Она сбросила свое богатое платье точно так же, как одряхлевший воин бросает на землю свое оружие, которое больше ему не нужно, и направляет все оставшиеся в нем силы на, скажем, занятия земледелием. Именно так поступила теперь и Авис. Ферма будет работать на благо Бенедиктинского ордена, сама Авис вложит в нее всю свою энергию и во что бы то ни стало добьется своего. Кадфаэль даже немного посочувствовал горстке монахинь, что жили на ферме, в чью голубятню залетел такой невинный с виду сокол. Дай ей годика три-четыре, и она станет тут старшей монахиней. А лет через десять, глядишь, сделается аббатисой Полсвортской обители и, мало того, добьется для нее доброй репутации, хозяйственного процветания и достатка. А закончить дни свои она вполне может как святая.

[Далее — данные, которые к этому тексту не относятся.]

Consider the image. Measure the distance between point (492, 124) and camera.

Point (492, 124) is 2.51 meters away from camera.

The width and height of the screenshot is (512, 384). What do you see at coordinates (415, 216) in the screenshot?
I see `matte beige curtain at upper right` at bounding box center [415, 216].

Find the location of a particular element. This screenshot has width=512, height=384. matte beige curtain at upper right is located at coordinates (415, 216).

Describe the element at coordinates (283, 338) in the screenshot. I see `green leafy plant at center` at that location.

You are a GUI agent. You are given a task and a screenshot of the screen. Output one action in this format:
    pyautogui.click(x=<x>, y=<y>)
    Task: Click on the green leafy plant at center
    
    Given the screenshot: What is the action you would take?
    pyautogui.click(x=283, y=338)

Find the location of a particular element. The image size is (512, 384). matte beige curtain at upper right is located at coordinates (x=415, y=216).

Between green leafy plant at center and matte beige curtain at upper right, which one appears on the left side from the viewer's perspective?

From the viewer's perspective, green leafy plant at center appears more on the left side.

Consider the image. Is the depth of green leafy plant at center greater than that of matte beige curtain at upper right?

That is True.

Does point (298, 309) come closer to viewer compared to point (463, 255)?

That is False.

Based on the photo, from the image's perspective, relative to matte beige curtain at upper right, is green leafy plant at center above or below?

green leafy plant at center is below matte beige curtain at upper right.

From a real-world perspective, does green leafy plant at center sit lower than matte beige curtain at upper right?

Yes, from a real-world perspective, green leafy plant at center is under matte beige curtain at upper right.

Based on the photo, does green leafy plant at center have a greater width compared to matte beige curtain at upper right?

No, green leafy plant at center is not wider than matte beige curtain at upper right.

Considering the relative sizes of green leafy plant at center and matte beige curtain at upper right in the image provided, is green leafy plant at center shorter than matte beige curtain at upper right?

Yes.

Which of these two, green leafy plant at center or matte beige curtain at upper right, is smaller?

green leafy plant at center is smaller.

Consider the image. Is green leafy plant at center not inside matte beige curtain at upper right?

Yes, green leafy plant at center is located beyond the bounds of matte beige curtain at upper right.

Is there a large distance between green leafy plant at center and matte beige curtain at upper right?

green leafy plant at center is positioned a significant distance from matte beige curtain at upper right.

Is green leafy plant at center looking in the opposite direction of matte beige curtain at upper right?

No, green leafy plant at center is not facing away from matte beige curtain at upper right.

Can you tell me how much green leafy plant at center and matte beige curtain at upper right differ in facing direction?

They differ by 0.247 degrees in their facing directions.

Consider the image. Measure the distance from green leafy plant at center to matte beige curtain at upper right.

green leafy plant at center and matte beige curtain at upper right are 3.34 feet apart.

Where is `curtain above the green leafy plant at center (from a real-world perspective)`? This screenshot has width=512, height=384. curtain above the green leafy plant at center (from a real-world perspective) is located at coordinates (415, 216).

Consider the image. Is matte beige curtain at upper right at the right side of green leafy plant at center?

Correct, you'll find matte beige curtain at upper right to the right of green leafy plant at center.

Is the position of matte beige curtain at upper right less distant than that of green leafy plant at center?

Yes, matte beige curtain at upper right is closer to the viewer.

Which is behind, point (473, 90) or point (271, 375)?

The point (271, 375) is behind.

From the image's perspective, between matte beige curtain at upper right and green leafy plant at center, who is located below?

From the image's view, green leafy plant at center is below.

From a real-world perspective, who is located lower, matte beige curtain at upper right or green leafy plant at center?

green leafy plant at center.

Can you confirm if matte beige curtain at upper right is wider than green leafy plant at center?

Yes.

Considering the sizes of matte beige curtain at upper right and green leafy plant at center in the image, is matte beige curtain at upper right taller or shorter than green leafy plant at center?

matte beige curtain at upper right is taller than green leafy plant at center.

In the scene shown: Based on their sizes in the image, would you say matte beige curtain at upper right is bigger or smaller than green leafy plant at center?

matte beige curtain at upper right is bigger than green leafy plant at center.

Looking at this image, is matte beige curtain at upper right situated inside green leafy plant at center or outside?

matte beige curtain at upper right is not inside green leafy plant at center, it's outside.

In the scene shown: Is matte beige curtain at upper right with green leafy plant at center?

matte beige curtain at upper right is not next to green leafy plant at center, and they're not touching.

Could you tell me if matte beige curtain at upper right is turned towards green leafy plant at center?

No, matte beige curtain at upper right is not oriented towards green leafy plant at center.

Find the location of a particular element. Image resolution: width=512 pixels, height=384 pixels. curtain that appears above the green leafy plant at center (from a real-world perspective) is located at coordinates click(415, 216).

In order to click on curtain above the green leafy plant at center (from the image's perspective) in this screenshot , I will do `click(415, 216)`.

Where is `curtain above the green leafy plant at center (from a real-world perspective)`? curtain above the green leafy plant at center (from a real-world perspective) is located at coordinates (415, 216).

Однако теперь, когда Кадфаэль убедился в прямоте и искренности этой женщины, ей следовало сказать, что, как-никак, у нее есть гражданский долг и ее уединение может быть некоторым образом нарушено.

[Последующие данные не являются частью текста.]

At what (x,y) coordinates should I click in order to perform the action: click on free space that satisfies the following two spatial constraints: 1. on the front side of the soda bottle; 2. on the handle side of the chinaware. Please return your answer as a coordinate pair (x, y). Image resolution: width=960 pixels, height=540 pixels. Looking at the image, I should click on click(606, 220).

— Ты должна понимать, что шериф может потребовать от тебя свидетельских показаний и что от твоих слов будет зависеть жизнь человека, — вымолвил Кадфаэль. — Готова ли ты рассказать на суде все то, что поведала мне?
— За всю свою жизнь я не впадала разве что в один смертный грех, — ответила Авис из Торнбери, — И едва ли поддамся искушению теперь. Я никогда не лгу и не притворяюсь. Я скажу правду где угодно.

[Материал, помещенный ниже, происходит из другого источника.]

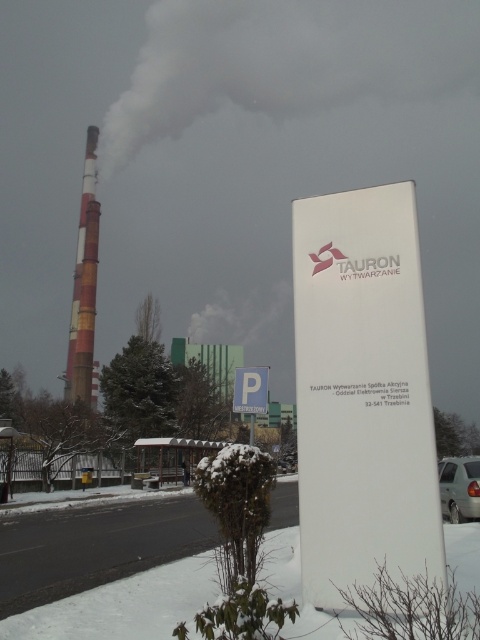
You are a delivery driver approaching the industrial site and see the red and white striped chimney at left and the blue plastic parking sign at center. Which object is higher from the ground?

The red and white striped chimney at left is positioned over the blue plastic parking sign at center, so the chimney is higher from the ground than the parking sign.

You are a drone operator tasked with taking aerial photos of the red and white striped chimney at left. Your drone has a camera with a 50mm lens. To ensure the chimney fills the frame, you need to position the drone at a distance where the center of the lens aligns with the chimney. Given the chimney is 100 meters tall, what is the minimum distance you should maintain between the drone and the chimney to achieve this?

The minimum distance should be calculated using the lens formula, but since the chimney is 100 meters tall and the lens focal length is 50mm, the drone should be positioned at least 50 meters away to ensure the chimney fills the frame without distortion.

You are a drone operator tasked with inspecting the white smoke at upper center and the red and white striped chimney at left. From your current position, which object is higher in the image?

The white smoke at upper center is higher than the red and white striped chimney at left because it is located above it.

— Остается еще один вопрос, который ты, быть может, поможешь мне разрешить. Ты, наверное, не слыхала, что, поехав к тебе, Юон де Домвиль отпустил всех своих слуг и никто из домашних не знал, куда он поехал. Но кто бы ни подстерег его на этой дороге, он либо проследовал за ним достаточно далеко, чтобы сообразить, куда тот направляется, либо, и это мне представляется более вероятным, он просто знал, куда едет барон. Кто бы он ни был, он знал, что ты находишься в охотничьем домике. Ты говорила, что всегда соблюдала осторожность, но кто-то же должен был знать о тебе.
— Просто я никогда не переезжала с места на место без охраны, — заметила Авис. — Осмелюсь предположить, что кое-кто из его старых слуг мог догадываться, что я нахожусь где-нибудь неподалеку, но чтобы он знал, где именно… Однако кому не знать этого лучше, чем тому, кто привез меня сюда по приказу Юона? Это было за два дня до прибытия Юона и его свиты в Шрусбери. На связи со мной всегда был какой-нибудь доверенный человек, но только один. Да и к чему больше? А последние три года это один и тот же человек.
— Как его имя? — спросил брат Кадфаэль.